We provide an example of trajectories better matching the Chlorophyll patterns changing the detection algorithm (not the filter or the input maps, but in this region SLA and ADT are close) and the py-eddy-tracker works better than META2.0 (see Fig. 9 of the manuscript), with a better agreement of the detected structures and the chlorophyll patches.
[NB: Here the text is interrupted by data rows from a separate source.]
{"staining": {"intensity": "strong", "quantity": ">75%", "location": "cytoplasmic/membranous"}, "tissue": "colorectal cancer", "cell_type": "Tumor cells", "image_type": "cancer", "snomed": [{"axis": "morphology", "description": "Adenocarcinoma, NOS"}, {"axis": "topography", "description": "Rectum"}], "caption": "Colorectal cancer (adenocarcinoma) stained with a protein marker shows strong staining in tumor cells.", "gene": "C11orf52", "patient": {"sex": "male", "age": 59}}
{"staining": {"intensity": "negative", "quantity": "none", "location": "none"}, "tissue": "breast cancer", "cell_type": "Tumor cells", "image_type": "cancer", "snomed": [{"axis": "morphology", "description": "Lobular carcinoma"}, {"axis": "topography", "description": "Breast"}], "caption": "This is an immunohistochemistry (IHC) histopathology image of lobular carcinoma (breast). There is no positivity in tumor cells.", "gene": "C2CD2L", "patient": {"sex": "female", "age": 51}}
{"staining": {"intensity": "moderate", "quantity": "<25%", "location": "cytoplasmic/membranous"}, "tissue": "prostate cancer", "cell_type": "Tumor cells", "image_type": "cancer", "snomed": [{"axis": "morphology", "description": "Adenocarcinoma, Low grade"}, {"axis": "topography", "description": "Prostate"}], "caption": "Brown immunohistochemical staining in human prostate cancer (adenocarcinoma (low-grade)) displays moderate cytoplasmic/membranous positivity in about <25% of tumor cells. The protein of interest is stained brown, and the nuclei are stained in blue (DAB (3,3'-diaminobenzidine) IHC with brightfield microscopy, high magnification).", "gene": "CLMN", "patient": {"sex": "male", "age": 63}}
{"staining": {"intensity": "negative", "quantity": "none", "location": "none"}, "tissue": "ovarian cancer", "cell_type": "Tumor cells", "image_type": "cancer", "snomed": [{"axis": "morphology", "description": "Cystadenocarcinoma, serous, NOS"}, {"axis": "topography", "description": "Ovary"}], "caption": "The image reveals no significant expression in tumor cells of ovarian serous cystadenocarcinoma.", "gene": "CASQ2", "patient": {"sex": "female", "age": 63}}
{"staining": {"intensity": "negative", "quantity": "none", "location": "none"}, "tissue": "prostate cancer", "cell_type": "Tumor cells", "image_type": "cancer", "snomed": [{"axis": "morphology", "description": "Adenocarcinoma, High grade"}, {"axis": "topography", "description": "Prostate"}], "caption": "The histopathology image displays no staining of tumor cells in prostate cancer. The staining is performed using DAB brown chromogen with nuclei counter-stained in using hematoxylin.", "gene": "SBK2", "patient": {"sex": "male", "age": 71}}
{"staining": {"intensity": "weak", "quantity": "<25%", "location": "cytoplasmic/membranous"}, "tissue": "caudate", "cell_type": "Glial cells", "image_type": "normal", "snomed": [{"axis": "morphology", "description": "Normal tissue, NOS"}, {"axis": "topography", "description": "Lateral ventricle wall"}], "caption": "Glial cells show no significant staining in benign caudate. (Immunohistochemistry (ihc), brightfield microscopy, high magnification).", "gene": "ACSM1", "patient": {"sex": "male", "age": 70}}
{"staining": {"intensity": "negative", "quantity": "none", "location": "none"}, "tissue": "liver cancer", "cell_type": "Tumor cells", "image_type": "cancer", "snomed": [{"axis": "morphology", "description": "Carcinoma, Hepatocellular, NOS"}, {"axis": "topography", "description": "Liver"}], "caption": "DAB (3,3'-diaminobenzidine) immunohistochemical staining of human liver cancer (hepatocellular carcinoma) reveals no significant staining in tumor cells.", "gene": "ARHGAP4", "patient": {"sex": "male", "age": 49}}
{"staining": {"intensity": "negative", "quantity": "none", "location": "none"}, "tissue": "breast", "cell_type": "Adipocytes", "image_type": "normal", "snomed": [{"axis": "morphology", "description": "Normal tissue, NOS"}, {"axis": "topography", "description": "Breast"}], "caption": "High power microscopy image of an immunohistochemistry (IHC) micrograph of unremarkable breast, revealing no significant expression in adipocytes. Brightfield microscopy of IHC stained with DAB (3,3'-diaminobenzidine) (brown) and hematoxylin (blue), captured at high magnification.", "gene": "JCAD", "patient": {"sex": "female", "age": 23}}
We also provide an example of the detected eddies on the SLA and ADT maps, which is the more impacting change in regions where mesoscale structures have an imprint in the Mean Dynamic Topography (Fig. 6).
We know from the literature that eddies detected on SLA fields where the MDT is not flat are not reliable (de Ruijter et al., 2002; Halo et al., 2014; Rio et al., 2014; Schouten et al., 2003) and illustrate this in Fig. 6, and we showed that the multiple extrema in META2.0 led to wrong eddy associations contrary to META3.1 and correlated it to Chl-a (Fig. 9). We think those examples illustrate well the improvements of the META3.1exp detection compared to META2.0. A recent publication highlights the discrepancies of META2.0 in the South China Sea (You et al., 2022) we added this reference and a sentence to introduce it in the revised manuscript.
Doing a global collocation of META2.0 and META3.1 with other datasets is out of the scope of the paper, but we will carefully follow the use of META3.1exp by the scientific community to improve the future releases.
Modification in the revised manuscript :
L602-604: Note that a recent study of You et al. (2022) also pointed discrepancies in the location of eddies in the South China Sea provided by META2.0, due to the differences between the SLA extremum and the centroid of the eddies and to the multiple-extrema eddies in the case of close eddies or without circular shapes.
Modification in the bibliography :
You, Z., Liu, L., Bethel, B. J., and Dong, C.: Feature Comparison of Two Mesoscale Eddy Datasets Based on Satellite Altimeter Data, Remote Sens., 14, 116, https://doi.org/10.3390/rs14010116, 2022.
- 3. It would be even more quantitative in terms of validation of META3.1exp to address a comparison with an independent data set estimating ocean mesoscale eddies such as the Loopers assessed by Lumpkin (2016: https://doi.org/10.1002/2015JC011435) from surface drifters.
We think the collocation of independent data such as the Lumpkin’s Loopers with the META3.1exp dataset is a good idea and plan to do it in the future. Such comparison is a study case by itself and goes further than this paper that aims to present the changes between the META2.0 and META3.1exp datasets and compare the general statistics of the mesoscale eddies.